Lindsey, How do I protect my family when I pass away so that all my money won’t go to pay death taxes? – Keisha
Keisha, this is actually a very common question. First, there are some taxes that cannot be avoided. These are the taxes that you would have paid even if you were alive – income taxes. In general, the final individual income tax return of a decedent is prepared and filed in the same manner as when they were alive. All income up to the date of a person’s death must be reported and all credits and deductions to which the decedent is entitled may be claimed. This return must be filed by April 15th the year after the decedent passed away.
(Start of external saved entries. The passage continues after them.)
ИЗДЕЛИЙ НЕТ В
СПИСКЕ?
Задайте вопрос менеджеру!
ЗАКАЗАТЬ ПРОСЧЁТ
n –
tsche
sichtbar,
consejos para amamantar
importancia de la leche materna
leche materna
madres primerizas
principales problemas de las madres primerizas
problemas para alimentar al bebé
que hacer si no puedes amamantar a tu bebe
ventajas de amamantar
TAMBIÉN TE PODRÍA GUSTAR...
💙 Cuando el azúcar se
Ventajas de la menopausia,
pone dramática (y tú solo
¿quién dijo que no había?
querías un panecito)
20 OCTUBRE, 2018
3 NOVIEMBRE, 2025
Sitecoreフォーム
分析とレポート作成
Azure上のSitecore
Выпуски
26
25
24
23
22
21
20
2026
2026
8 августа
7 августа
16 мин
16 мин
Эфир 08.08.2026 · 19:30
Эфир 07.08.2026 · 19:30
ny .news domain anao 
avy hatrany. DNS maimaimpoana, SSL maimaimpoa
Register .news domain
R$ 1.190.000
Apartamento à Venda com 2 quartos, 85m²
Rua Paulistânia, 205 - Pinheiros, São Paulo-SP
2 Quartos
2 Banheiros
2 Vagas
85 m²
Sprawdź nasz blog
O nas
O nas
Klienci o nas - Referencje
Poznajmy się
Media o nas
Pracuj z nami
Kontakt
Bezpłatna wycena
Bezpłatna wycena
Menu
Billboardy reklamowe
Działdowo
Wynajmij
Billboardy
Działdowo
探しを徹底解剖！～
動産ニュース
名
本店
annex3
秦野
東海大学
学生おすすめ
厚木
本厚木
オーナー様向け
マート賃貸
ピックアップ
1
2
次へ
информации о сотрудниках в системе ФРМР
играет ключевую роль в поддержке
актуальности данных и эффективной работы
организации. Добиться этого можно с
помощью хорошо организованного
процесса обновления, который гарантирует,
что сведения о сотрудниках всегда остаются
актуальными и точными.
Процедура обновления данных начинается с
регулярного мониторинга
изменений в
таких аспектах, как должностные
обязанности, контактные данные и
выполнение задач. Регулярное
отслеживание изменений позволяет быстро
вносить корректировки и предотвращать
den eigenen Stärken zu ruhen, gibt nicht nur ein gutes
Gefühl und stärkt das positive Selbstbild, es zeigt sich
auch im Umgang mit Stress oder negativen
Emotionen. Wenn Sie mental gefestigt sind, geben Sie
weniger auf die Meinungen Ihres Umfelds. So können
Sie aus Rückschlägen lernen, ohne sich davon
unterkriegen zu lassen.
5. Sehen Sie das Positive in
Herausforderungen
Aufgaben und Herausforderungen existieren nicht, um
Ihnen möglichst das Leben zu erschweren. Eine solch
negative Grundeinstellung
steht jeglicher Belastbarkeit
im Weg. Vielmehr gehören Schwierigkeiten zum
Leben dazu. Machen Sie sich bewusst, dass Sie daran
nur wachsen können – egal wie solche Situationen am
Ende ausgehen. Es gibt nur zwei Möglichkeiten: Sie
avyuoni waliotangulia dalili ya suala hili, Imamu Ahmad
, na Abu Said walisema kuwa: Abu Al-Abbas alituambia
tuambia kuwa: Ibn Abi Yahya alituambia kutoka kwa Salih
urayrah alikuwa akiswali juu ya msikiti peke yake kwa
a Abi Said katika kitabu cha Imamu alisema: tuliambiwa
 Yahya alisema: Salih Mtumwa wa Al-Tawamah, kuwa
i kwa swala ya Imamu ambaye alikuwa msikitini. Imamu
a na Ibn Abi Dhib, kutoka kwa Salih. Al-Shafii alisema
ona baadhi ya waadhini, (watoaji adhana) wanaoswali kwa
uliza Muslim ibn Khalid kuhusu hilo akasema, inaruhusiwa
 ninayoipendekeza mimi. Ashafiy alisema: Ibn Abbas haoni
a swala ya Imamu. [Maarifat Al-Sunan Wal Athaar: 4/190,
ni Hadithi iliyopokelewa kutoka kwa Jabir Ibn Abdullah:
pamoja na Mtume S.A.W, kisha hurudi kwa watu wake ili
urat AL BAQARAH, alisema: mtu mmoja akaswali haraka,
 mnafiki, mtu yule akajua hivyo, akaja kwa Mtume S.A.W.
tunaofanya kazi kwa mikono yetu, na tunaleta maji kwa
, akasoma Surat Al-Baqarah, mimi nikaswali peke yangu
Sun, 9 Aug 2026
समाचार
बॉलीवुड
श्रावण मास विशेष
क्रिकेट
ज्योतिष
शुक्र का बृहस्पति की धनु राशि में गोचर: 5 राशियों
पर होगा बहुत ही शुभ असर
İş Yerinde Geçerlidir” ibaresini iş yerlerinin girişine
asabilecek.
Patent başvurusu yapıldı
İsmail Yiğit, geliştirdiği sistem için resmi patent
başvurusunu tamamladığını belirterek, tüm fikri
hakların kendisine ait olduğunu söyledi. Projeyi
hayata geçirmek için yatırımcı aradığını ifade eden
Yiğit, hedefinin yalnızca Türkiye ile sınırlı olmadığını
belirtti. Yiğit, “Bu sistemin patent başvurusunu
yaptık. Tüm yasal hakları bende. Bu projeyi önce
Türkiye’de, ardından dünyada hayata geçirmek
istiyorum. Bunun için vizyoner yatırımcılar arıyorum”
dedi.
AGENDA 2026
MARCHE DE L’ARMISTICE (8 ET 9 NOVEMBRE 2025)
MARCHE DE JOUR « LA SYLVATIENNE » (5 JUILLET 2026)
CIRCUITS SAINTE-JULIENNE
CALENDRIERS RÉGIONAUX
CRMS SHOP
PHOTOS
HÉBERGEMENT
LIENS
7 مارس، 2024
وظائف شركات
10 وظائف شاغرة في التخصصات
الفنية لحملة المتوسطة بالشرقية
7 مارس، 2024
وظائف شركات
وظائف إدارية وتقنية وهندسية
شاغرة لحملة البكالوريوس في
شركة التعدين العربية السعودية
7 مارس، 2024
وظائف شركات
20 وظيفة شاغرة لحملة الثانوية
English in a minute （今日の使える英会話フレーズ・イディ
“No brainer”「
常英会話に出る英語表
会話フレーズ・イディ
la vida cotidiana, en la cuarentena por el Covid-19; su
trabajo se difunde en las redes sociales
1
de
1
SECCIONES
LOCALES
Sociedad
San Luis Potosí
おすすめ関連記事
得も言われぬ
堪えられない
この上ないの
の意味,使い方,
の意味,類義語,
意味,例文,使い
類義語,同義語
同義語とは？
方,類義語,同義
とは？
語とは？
When it comes to death taxes, though, very few people are actually affected. First, Arkansas has no estate or gift tax; so, all you need to be concerned with is the federal estate and gift tax. The current estate and gift tax exemption amount is $11.4 million per individual, up from $11.18 million in 2018. That means an individual can give a total $11.4 million dollars to heirs, either while living or after they pass away, and pay no federal estate or gift tax. Similarly, a married couple will be able to shield $22.8 million before any estate and gift taxes are due.
However, it is important to note that this $11.4 million exemption amount is set to “sunset” at year-end in 2025. When this occurs, the estate and gift tax exemption amounts will be cut in half. So, if you and your family are even close to $10 million in assets, it would be a good time to visit with an estate planning professional about how to take advantage of the full exemption amounts in place now.